- About this task:
Where does the string "present" occur in the records below? Copy every line that holds it.

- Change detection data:

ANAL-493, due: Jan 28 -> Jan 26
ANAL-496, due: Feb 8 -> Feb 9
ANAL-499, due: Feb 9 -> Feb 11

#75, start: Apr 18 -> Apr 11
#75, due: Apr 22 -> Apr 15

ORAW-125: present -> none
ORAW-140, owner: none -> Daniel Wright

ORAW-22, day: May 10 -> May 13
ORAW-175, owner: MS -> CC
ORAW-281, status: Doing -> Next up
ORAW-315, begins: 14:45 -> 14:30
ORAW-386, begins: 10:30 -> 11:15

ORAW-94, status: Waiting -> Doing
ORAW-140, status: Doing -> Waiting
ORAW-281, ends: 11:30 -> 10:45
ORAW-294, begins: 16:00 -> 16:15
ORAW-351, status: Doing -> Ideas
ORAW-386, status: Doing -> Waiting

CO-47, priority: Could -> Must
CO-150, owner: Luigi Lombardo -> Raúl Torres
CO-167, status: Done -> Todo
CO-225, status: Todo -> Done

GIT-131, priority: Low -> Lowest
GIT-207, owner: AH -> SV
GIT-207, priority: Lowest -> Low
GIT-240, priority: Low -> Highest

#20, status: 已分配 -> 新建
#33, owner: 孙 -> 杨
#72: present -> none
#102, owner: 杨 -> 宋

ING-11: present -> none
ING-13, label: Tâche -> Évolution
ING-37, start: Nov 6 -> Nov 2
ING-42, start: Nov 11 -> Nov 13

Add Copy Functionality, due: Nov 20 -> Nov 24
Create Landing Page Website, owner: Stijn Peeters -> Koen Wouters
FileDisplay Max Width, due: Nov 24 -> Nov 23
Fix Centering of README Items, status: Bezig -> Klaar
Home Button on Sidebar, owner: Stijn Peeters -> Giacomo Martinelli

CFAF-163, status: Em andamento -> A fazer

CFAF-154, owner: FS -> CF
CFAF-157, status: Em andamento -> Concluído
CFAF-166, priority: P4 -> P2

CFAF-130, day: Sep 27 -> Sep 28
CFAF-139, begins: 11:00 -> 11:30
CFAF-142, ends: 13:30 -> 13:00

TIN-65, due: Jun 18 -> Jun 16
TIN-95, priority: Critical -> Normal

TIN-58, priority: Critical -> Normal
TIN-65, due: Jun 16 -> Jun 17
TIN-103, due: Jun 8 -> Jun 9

- Completed task:
ORAW-125: present -> none
#72: present -> none
ING-11: present -> none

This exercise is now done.